◆ **TASK**:
Copy every line of the rows below verbatim.

--- --- ---

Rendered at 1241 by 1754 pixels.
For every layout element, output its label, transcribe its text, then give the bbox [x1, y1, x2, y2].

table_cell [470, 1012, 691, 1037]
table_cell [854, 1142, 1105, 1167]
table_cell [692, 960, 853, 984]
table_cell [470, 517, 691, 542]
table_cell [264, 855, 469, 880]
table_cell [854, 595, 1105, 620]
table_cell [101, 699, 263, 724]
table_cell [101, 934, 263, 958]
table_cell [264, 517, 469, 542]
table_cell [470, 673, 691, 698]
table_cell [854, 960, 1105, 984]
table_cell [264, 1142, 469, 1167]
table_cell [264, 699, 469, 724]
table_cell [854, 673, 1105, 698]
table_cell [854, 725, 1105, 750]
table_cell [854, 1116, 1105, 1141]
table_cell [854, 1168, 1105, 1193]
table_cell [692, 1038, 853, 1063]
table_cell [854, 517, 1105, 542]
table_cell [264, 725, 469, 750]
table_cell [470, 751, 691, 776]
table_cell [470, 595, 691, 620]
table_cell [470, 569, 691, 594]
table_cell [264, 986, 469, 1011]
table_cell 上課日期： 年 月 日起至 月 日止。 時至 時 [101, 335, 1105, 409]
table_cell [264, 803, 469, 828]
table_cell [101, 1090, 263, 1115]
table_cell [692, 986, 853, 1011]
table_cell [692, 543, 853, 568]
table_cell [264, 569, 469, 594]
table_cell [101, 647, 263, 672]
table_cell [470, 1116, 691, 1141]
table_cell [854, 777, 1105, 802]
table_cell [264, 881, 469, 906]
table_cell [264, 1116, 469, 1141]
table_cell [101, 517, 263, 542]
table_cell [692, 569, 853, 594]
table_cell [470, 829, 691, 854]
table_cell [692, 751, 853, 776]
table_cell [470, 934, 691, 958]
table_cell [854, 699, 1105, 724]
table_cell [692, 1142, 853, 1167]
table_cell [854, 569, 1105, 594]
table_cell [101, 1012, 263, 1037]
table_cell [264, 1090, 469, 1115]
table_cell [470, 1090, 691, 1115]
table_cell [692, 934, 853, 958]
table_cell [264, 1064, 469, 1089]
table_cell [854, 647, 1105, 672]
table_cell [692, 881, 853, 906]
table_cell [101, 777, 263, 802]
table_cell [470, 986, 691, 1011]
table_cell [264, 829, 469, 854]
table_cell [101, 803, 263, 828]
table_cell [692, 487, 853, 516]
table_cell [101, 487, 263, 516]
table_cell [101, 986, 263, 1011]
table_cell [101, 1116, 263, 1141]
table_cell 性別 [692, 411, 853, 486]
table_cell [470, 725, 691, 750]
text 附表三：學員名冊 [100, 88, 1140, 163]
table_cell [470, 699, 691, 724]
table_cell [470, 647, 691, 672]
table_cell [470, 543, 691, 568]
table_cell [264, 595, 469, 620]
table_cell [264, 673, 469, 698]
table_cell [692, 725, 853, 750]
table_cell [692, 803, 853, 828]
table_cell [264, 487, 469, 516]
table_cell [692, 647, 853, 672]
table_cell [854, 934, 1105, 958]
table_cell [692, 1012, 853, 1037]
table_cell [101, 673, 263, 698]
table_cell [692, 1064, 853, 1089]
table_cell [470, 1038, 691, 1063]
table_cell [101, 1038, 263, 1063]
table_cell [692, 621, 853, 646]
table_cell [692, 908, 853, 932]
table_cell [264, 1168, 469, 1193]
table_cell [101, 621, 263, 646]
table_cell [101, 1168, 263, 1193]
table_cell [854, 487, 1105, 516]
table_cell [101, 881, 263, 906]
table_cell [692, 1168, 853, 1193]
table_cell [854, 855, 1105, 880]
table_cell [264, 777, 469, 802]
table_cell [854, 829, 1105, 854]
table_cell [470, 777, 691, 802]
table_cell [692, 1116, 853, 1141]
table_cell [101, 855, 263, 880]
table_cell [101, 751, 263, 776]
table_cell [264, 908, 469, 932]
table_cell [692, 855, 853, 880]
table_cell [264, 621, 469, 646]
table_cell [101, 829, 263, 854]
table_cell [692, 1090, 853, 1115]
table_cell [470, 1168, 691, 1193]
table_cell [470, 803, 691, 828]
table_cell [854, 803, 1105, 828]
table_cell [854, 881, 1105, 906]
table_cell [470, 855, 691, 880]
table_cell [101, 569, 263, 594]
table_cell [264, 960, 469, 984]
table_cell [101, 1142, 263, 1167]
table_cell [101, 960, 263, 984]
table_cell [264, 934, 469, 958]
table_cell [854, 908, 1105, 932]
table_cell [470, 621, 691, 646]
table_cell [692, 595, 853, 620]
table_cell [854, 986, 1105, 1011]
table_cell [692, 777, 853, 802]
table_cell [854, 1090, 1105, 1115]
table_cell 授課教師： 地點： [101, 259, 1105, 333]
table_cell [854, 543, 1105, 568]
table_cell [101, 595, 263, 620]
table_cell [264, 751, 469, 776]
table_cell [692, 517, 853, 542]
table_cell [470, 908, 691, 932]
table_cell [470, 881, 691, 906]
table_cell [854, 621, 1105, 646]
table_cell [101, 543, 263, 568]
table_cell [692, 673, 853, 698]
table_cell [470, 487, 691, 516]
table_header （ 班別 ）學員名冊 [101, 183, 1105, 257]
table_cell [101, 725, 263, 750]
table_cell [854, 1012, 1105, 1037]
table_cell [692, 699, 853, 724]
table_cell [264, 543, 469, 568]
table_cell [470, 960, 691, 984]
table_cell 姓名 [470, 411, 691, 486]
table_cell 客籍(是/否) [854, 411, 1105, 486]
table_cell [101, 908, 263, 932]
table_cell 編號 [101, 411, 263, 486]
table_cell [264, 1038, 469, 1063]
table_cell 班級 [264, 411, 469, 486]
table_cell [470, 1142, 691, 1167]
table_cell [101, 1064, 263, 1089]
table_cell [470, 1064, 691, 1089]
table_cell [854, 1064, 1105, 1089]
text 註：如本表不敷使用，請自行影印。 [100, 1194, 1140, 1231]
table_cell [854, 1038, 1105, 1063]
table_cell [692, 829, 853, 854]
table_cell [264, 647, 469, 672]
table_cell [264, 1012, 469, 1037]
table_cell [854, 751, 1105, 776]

--- --- ---

◆ **CORRECT RESPONSE**:
Rendered at 1241 by 1754 pixels.
For every layout element, output its label, transcribe its text, then give the bbox [x1, y1, x2, y2].

table_cell [470, 1012, 691, 1037]
table_cell [854, 1142, 1105, 1167]
table_cell [692, 960, 853, 984]
table_cell [470, 517, 691, 542]
table_cell [264, 855, 469, 880]
table_cell [854, 595, 1105, 620]
table_cell [101, 699, 263, 724]
table_cell [101, 934, 263, 958]
table_cell [264, 517, 469, 542]
table_cell [470, 673, 691, 698]
table_cell [854, 960, 1105, 984]
table_cell [264, 1142, 469, 1167]
table_cell [264, 699, 469, 724]
table_cell [854, 673, 1105, 698]
table_cell [854, 725, 1105, 750]
table_cell [854, 1116, 1105, 1141]
table_cell [854, 1168, 1105, 1193]
table_cell [692, 1038, 853, 1063]
table_cell [854, 517, 1105, 542]
table_cell [264, 725, 469, 750]
table_cell [470, 751, 691, 776]
table_cell [470, 595, 691, 620]
table_cell [470, 569, 691, 594]
table_cell [264, 986, 469, 1011]
table_cell 上課日期： 年 月 日起至 月 日止。 時至 時 [101, 335, 1105, 409]
table_cell [264, 803, 469, 828]
table_cell [101, 1090, 263, 1115]
table_cell [692, 986, 853, 1011]
table_cell [692, 543, 853, 568]
table_cell [264, 569, 469, 594]
table_cell [101, 647, 263, 672]
table_cell [470, 1116, 691, 1141]
table_cell [854, 777, 1105, 802]
table_cell [264, 881, 469, 906]
table_cell [264, 1116, 469, 1141]
table_cell [101, 517, 263, 542]
table_cell [692, 569, 853, 594]
table_cell [470, 829, 691, 854]
table_cell [692, 751, 853, 776]
table_cell [470, 934, 691, 958]
table_cell [854, 699, 1105, 724]
table_cell [692, 1142, 853, 1167]
table_cell [854, 569, 1105, 594]
table_cell [101, 1012, 263, 1037]
table_cell [264, 1090, 469, 1115]
table_cell [470, 1090, 691, 1115]
table_cell [692, 934, 853, 958]
table_cell [264, 1064, 469, 1089]
table_cell [854, 647, 1105, 672]
table_cell [692, 881, 853, 906]
table_cell [101, 777, 263, 802]
table_cell [470, 986, 691, 1011]
table_cell [264, 829, 469, 854]
table_cell [101, 803, 263, 828]
table_cell [692, 487, 853, 516]
table_cell [101, 487, 263, 516]
table_cell [101, 986, 263, 1011]
table_cell [101, 1116, 263, 1141]
table_cell 性別 [692, 411, 853, 486]
table_cell [470, 725, 691, 750]
text 附表三：學員名冊 [100, 88, 1140, 163]
table_cell [470, 699, 691, 724]
table_cell [470, 647, 691, 672]
table_cell [470, 543, 691, 568]
table_cell [264, 595, 469, 620]
table_cell [264, 673, 469, 698]
table_cell [692, 725, 853, 750]
table_cell [692, 803, 853, 828]
table_cell [264, 487, 469, 516]
table_cell [692, 647, 853, 672]
table_cell [854, 934, 1105, 958]
table_cell [692, 1012, 853, 1037]
table_cell [101, 673, 263, 698]
table_cell [692, 1064, 853, 1089]
table_cell [470, 1038, 691, 1063]
table_cell [101, 1038, 263, 1063]
table_cell [692, 621, 853, 646]
table_cell [692, 908, 853, 932]
table_cell [264, 1168, 469, 1193]
table_cell [101, 621, 263, 646]
table_cell [101, 1168, 263, 1193]
table_cell [854, 487, 1105, 516]
table_cell [101, 881, 263, 906]
table_cell [692, 1168, 853, 1193]
table_cell [854, 855, 1105, 880]
table_cell [264, 777, 469, 802]
table_cell [854, 829, 1105, 854]
table_cell [470, 777, 691, 802]
table_cell [692, 1116, 853, 1141]
table_cell [101, 855, 263, 880]
table_cell [101, 751, 263, 776]
table_cell [264, 908, 469, 932]
table_cell [692, 855, 853, 880]
table_cell [264, 621, 469, 646]
table_cell [101, 829, 263, 854]
table_cell [692, 1090, 853, 1115]
table_cell [470, 1168, 691, 1193]
table_cell [470, 803, 691, 828]
table_cell [854, 803, 1105, 828]
table_cell [854, 881, 1105, 906]
table_cell [470, 855, 691, 880]
table_cell [101, 569, 263, 594]
table_cell [264, 960, 469, 984]
table_cell [101, 1142, 263, 1167]
table_cell [101, 960, 263, 984]
table_cell [264, 934, 469, 958]
table_cell [854, 908, 1105, 932]
table_cell [470, 621, 691, 646]
table_cell [692, 595, 853, 620]
table_cell [854, 986, 1105, 1011]
table_cell [692, 777, 853, 802]
table_cell [854, 1090, 1105, 1115]
table_cell 授課教師： 地點： [101, 259, 1105, 333]
table_cell [854, 543, 1105, 568]
table_cell [101, 595, 263, 620]
table_cell [264, 751, 469, 776]
table_cell [692, 517, 853, 542]
table_cell [470, 908, 691, 932]
table_cell [470, 881, 691, 906]
table_cell [854, 621, 1105, 646]
table_cell [101, 543, 263, 568]
table_cell [692, 673, 853, 698]
table_cell [470, 487, 691, 516]
table_header （ 班別 ）學員名冊 [101, 183, 1105, 257]
table_cell [101, 725, 263, 750]
table_cell [854, 1012, 1105, 1037]
table_cell [692, 699, 853, 724]
table_cell [264, 543, 469, 568]
table_cell [470, 960, 691, 984]
table_cell 姓名 [470, 411, 691, 486]
table_cell 客籍(是/否) [854, 411, 1105, 486]
table_cell [101, 908, 263, 932]
table_cell 編號 [101, 411, 263, 486]
table_cell [264, 1038, 469, 1063]
table_cell 班級 [264, 411, 469, 486]
table_cell [470, 1142, 691, 1167]
table_cell [101, 1064, 263, 1089]
table_cell [470, 1064, 691, 1089]
table_cell [854, 1064, 1105, 1089]
text 註：如本表不敷使用，請自行影印。 [100, 1194, 1140, 1231]
table_cell [854, 1038, 1105, 1063]
table_cell [692, 829, 853, 854]
table_cell [264, 647, 469, 672]
table_cell [264, 1012, 469, 1037]
table_cell [854, 751, 1105, 776]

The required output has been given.